2021 film by Vidyasagar Raju

FCUK: Father Chitti Umaa Kaarthik is a 2021 Indian Telugu-language comedy film directed by Vidyasagar Raju and produced by KL Damodar Prasad through Sri Ranjith Movies. It stars Jagapathi Babu, Ram Karthik, Ammu Abhirami, Baby Saharshitha. The music is composed by Bheems Ceciroleo. Jagapathi Babu played the lead role after a long gap.

== Plot ==
The film begins with Fhani Bhupal, a Casanova proprietor of a successful condom company. Karthik, a flirt, is his only son and plays the role of the bride's grooming agency. The father and son share an enormous, deep bond and an inseparable tie. Uma, a paediatrician, belongs to a traditional family. She betrothed with a Ph.D. Pathuri Hanumantha Das is an exasperated foreign return guy without knowledge about relationships. He has just endorsed the match as Uma's conscientious joint family is beneficial for his thesis. Karthik and Uma are acquainted at a rave when Priyanka, mate of Uma, bets entice any men. So, she lures Karthik as a bet, but impulsively, he genuinely loves her when she divulges the actuality. Forthwith, annoyed, Karthik seeks her penalty of 3 days of the date, which she agrees with as it is inevitable. At the end of it, Uma misconstrues Karthik as a tomcat chides and quits.

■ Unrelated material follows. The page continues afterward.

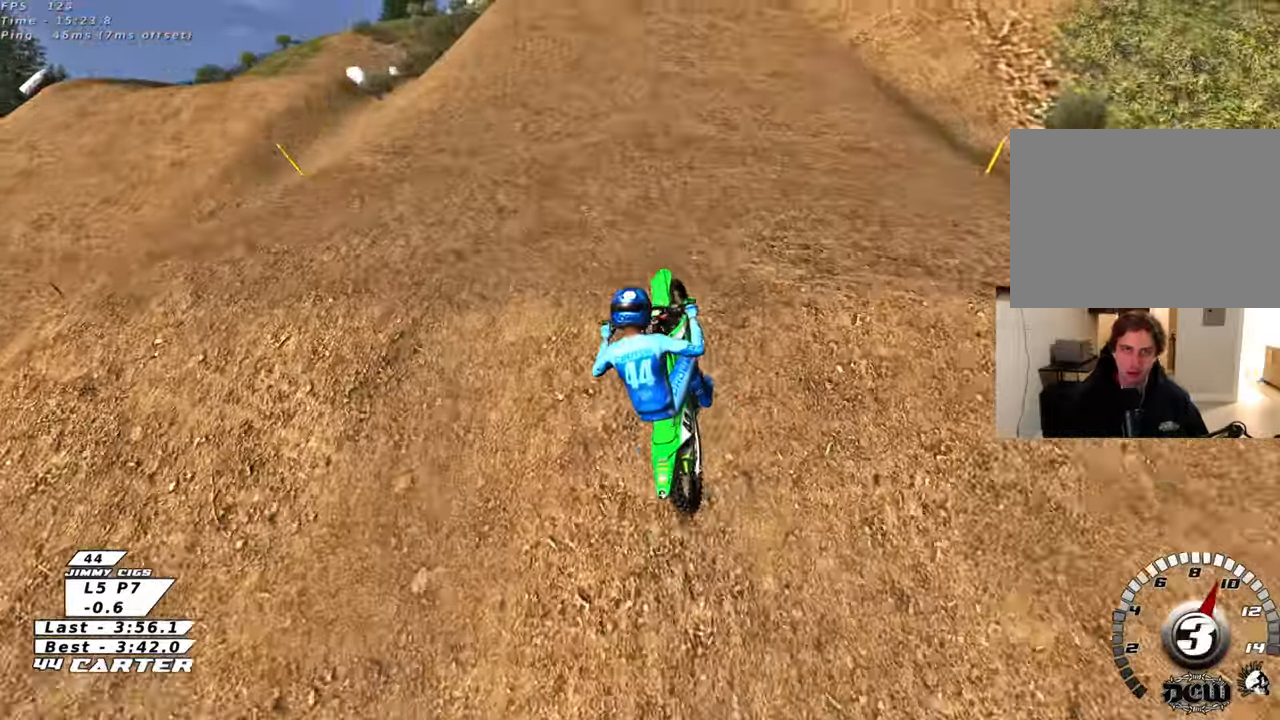
{"buttons": ["X", "L1"], "left_stick": "down-left", "right_stick": "center", "events": [[33, "R2", "up"], [83, "left_stick", "down-right"], [367, "L1", "down"], [450, "X", "down"], [467, "left_stick", "down-left"]]}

Meanwhile, Karthik learns that his father is in hospital. Immediately, he flies, nonconscious that he is without clothes. As a flabbergast, the nurse handovers a cute baby, Chitti, to Karthik, proclaiming it his father's progeny when Fhani Bhupal moves rearward. During the outdoor shooting of his product, Fhani Bhupal comes across a prostitute, Kalyani, and his model. On the spot, she is mortified by his men when Fhani Bhupal retorts and addresses their pains and eminence, which makes Kalyani adore him. The same night fated, they share a single room and are consummates.

After one year, Kalyani dies in an accident, leaving Chitti's responsibility to Fhani Bhupal. A little debate runs between father and son, but their idolisation defeats it, and Karthik develops bosom bondage towards Chitti. One night, when Fhani Bhupal is out of the station, Karthik neglects Chitti as a drunkard, and she collapses out of dehydration. Therein, he edgily rushes to the hospital when Uma spots his genuine love for the kid. Karthik imparts the entire fact to Uma. However, she initially mocks but comprehends after listening to their mutual affection. The next day, Uma proceeds to Karthik's house to invite him to her espousal, which makes him gloomy.

Consequently, Uma is also in a dichotomy because she starts loving Karthik. Accordingly, she requests him to accommodate her, and they land at their village. Here, Uma poses Karthik as his widower friend and Chitti as his daughter; her family stares suspiciously. Since his wife died recently, she guested him home for diversion and to be aware of child-rearing when Karthik gets nearer to them, and they, too, endear him. Parallelly, the Ph.D. feels fishy and mistrusts Uma's purity, which calls off the nuptial. At this point, Uma's father, Raghavaiah, decides to knit Uma with Karthik and walks with the proposal when the truth breaks out. Raghavaiah lambasts Karthik's family, rebukes & slaps Uma, and excludes her.

Besides, a rift arises between father and son who imputes that he is the cause of all his troubles. Thus, Fhani Bhupal advances to Raghavaiah with Chitti to plead. Karthik is agitated about his father and sister and makes a video on social media to find their whereabouts. It goes viral when the media starts its investigation and broadcasts 24/7. Before, Fhani Bhupal made a dry run to speak Raghavaiah, which shows pain, remorse, and intimacy. Fortuitously, Chitti records and forwards it to the media without her knowledge, which Uma's family views. At last, they change their mindset before Fhani Bhupal's arrival and give their acceptance. Finally, the movie ends on a happy note with the marriage of Karthik and Uma.

== Reception ==
The film released to mixed reviews from the audience and negative reviews from critics. A critic from The Times of India opined that “Overall, despite a good story about that deals with the orthodox nature of society, FCUK fails to make a mark. Watch at your own risk!”. Telangana Today criticised the film while praising the performance of Raam Karthik. A critic from The New Indian Express wrote that “what we get on screen is just a farcical drama”.